本当はもっと夫にやらせなきゃいけなかったと思います。いくら愛情や理解があっても、男の人は料理の技術が伴わなければいけないと思ってるんです〉
また、先日発売された作家・生活史研究家の阿古真理氏の著書『小林カツ代と栗原はるみ 料理研究家とその時代』(新潮新書)には、カツ代さんのこんな発言が紹介されている。
「食の基本はやはり家の料理です。でも、必ずしも母親が作らなくてはいけない、ということはありません。(中略)誰でもいいから家の人がおいしい料理を子どもに作ってあげることです。それが子どもの記憶にしっかり残るんです」(ウェブサイト「学びの場.com」掲載インタビューより)
カツ代さんがこのような発言を繰り返してきた理由を、阿古氏は1979年に自民党が発表した「日本型福祉社会」という論文にあるのではないかと見る。

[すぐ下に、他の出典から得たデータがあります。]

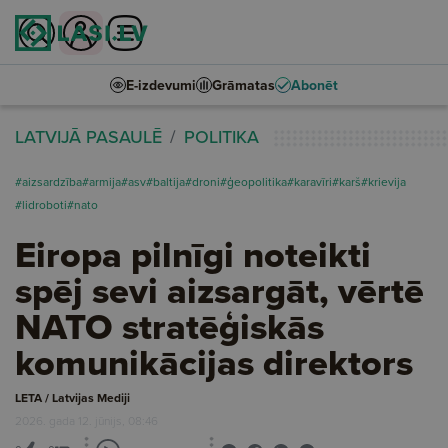
E-izdevumi
Grāmatas
Abonēt
LATVIJĀ PASAULĒ
POLITIKA
#aizsardzība
#armija
#asv
#baltija
#droni
#ģeopolitika
#karavīri
#karš
#krievija
#lidroboti
#nato
Eiropa pilnīgi noteikti
spēj sevi aizsargāt, vērtē
NATO stratēģiskās
komunikācijas direktors
LETA / Latvijas Mediji
2026. gada 12. jūnijs, 08:46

〈(論文では)家事や育児、介護を女性が担うことで、夫が仕事に専念できるようにするのが日本的な福祉国家だと論じた。小林カツ代が、誰もが料理できるようにと訴えるのは、男尊女卑の価値観を温存させようとする政府に対抗する価値観を示す側面もあったのではないか〉
その時代から約35年が経ち、自民党は経済成長の行き詰まりと少子化に音を上げ、いまさら「女性の活用」を謳いはじめた。だが、女に家事も育児も介護も押し付けたいという本音が変わっていないことは、既報の通り現在の安倍内閣の女性閣僚や政治家たちの態度を見ればあきらかだ。